**PROBLEM TO WORK ON:** After finding the line with "por Alan. Tienes que adivinar" in the entries below, copy that line and each one after it exactly, through the last line, and omit pictures.

**GIVEN RECORDS:**

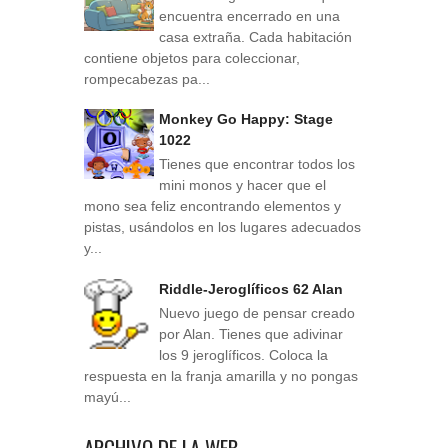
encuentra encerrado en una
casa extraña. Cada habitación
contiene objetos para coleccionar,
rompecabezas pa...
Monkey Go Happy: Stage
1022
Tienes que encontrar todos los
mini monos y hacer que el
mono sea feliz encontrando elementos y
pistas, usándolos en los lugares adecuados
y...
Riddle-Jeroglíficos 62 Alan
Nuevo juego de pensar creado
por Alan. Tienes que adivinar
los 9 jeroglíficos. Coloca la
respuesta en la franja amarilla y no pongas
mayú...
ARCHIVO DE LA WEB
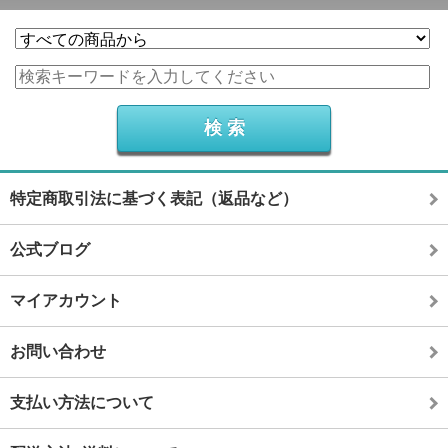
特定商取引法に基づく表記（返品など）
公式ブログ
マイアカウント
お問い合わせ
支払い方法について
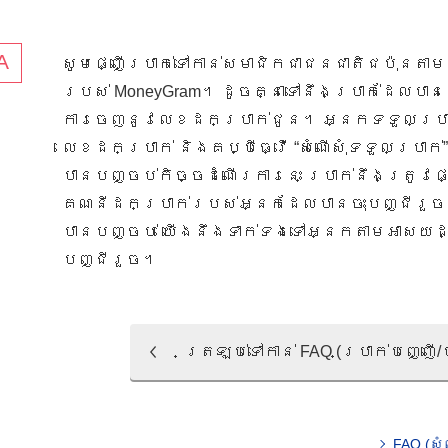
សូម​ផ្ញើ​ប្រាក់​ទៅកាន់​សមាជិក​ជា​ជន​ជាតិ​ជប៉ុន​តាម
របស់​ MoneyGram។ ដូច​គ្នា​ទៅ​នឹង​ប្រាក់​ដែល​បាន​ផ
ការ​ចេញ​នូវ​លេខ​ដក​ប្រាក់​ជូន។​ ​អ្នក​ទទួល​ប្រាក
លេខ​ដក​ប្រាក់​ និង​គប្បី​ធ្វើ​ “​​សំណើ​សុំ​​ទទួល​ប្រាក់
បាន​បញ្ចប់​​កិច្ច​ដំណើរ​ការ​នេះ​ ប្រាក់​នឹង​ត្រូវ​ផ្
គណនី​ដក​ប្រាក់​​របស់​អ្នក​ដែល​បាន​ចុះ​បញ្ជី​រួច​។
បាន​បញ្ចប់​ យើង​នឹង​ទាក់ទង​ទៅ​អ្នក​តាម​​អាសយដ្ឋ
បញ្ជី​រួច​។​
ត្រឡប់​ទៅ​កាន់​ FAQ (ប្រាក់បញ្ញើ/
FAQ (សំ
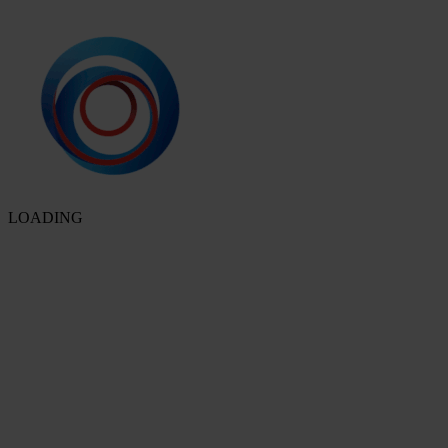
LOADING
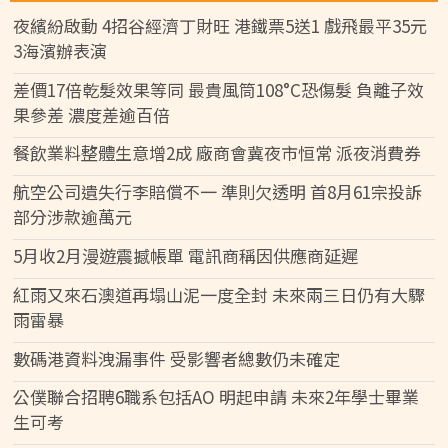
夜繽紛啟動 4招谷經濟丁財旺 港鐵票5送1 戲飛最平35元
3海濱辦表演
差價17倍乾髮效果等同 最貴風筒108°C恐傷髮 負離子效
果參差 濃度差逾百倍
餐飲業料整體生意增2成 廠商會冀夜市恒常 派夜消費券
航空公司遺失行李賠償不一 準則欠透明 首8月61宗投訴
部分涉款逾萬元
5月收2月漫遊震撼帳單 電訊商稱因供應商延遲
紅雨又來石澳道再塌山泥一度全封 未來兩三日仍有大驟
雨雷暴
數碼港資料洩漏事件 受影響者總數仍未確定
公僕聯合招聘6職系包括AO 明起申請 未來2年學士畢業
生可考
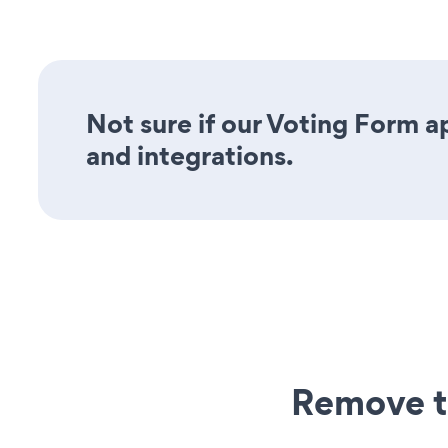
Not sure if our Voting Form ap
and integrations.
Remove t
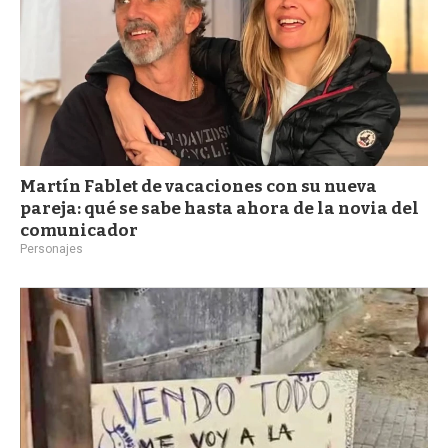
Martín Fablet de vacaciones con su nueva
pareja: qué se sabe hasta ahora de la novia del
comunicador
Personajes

**PROBLEM SOLUTION:**
por Alan. Tienes que adivinar
los 9 jeroglíficos. Coloca la
respuesta en la franja amarilla y no pongas
mayú...
ARCHIVO DE LA WEB
特定商取引法に基づく表記（返品など）
公式ブログ
マイアカウント
お問い合わせ
支払い方法について
សូម​ផ្ញើ​ប្រាក់​ទៅកាន់​សមាជិក​ជា​ជន​ជាតិ​ជប៉ុន​តាម
របស់​ MoneyGram។ ដូច​គ្នា​ទៅ​នឹង​ប្រាក់​ដែល​បាន​ផ
ការ​ចេញ​នូវ​លេខ​ដក​ប្រាក់​ជូន។​ ​អ្នក​ទទួល​ប្រាក
លេខ​ដក​ប្រាក់​ និង​គប្បី​ធ្វើ​ “​​សំណើ​សុំ​​ទទួល​ប្រាក់
បាន​បញ្ចប់​​កិច្ច​ដំណើរ​ការ​នេះ​ ប្រាក់​នឹង​ត្រូវ​ផ្
គណនី​ដក​ប្រាក់​​របស់​អ្នក​ដែល​បាន​ចុះ​បញ្ជី​រួច​។
បាន​បញ្ចប់​ យើង​នឹង​ទាក់ទង​ទៅ​អ្នក​តាម​​អាសយដ្ឋ
បញ្ជី​រួច​។​
ត្រឡប់​ទៅ​កាន់​ FAQ (ប្រាក់បញ្ញើ/
FAQ (សំ
LOADING
夜繽紛啟動 4招谷經濟丁財旺 港鐵票5送1 戲飛最平35元
3海濱辦表演
差價17倍乾髮效果等同 最貴風筒108°C恐傷髮 負離子效
果參差 濃度差逾百倍
餐飲業料整體生意增2成 廠商會冀夜市恒常 派夜消費券
航空公司遺失行李賠償不一 準則欠透明 首8月61宗投訴
部分涉款逾萬元
5月收2月漫遊震撼帳單 電訊商稱因供應商延遲
紅雨又來石澳道再塌山泥一度全封 未來兩三日仍有大驟
雨雷暴
數碼港資料洩漏事件 受影響者總數仍未確定
公僕聯合招聘6職系包括AO 明起申請 未來2年學士畢業
生可考
Not sure if our Voting Form ap
and integrations.
Remove t
Martín Fablet de vacaciones con su nueva
pareja: qué se sabe hasta ahora de la novia del
comunicador
Personajes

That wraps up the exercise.